When it comes to observing smart in-store fiscal practices, global consumers are talking the talk, but a new report from Nielsen suggests they aren’t walking the walk.
The New York-based global market research firm recently released the results of its Global Survey of Consumer Shopping Behavior. Conducted in August and September of 2012, the study surveyed roughly 29,000 shoppers from Africa, Europe, Latin America, the Middle East and North America.
The report asked participants a series of questions about the due diligence they performed before a purchase. Then, it followed up with questions about their in-store experience. What Nielsen found was that in practice, the online and pre-shopping habits consumers claim to have don’t always transfer to offline, in-store practices.
Global Pre-Purchase Habits
Nielsen’s data paints a picture of the global pre-purchase buyer largely as a responsible consumer, one who carefully plans purchases and favors brands that have provided favorable experiences in the past. More than 60 percent of global shoppers said they shopped around before purchasing and researched financial products before making a selection. Over 50 percent said they trusted professional recommendations and sampled products before buying.
By region, consumers in the Asia-Pacific region were the most likely to collect information before shopping, with 71 percent reporting this habit. Latin American and Middle East and African shoppers were the second and third most likely, with 66 percent and 65 percent of these shoppers issuing this response, respectively.
Shoppers in North America and Europe were revealed to be more inclined toward impulse buys, as just 51 percent said they conducted research before a purchase. They were also the most likely to report avoiding comparison shopping. Latin American shoppers overwhelmingly went to different outlets before spending, with 82 percent reportedly engaging in this activity.
Interestingly, Latin American shoppers were also less open-minded. Seventy-one percent said they are inclined to have preferred brands before buying. This finding echoes recent research by The Integer Group that found that 68 percent of Hispanic look for familiar name brands on the shelf.

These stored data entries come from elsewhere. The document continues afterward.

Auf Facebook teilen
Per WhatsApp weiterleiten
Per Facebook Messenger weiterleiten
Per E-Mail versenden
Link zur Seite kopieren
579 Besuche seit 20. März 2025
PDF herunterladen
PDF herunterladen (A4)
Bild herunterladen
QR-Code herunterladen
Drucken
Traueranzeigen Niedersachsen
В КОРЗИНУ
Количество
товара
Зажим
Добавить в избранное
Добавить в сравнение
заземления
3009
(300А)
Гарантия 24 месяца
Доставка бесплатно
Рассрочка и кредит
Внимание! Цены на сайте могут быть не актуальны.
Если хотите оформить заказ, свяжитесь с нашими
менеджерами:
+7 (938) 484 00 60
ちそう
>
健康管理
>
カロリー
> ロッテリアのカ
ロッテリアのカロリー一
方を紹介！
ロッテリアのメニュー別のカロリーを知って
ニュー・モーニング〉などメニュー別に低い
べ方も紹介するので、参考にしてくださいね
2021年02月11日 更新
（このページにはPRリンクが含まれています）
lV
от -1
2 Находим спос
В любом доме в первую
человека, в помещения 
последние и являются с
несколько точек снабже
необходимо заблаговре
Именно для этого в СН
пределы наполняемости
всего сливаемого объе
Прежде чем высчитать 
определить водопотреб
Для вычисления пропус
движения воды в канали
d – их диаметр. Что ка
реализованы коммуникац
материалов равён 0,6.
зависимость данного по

Nielsen also looked at how consumers in these regions were influenced by outside sources during the buying process. Middle Eastern, African and Latin American consumers were most likely to trust recommendations by professions. Asia-Pacific and African consumers were the most likely to report being influenced by another during this process.
North American shoppers were the least likely in both of these categories.
In-Store Purchasing Habits
In the shopping aisle, the data paints a contradictory picture of how consumers spend. While the majority reported researching and collecting information, only 49 percent of global shoppers said they used a shopping list. Similarly, though they were the least likely to collect information before heading to the store, North American and European shoppers were most likely to say they used a shopping list on most trips.
More than 50 percent of Latin America and Asia-Pacific shoppers said they trusted recommendations from professionals. But, Nielsen suggested they might not be following through. Only 28 percent of shoppers in both regions reported using a store promotion leaflet or flyer. Likewise, 47 percent North American consumers said they used these tools during their shopping trips, despite the fact that 35 percent said they did not trust professional recommendations.
Latin American shoppers also engaged in contradictory practices. Though 82 percent said they shopped around before a purchase, only 56 percent compared unit prices in store, a figure that was slightly above the global average of 51 percent.
The data provides different conclusions about shoppers in each region, and how their shopping habits differ in practice. However, global consumers were seemly united in their desire to paint themselves as more responsible in the shopping aisles than research suggests.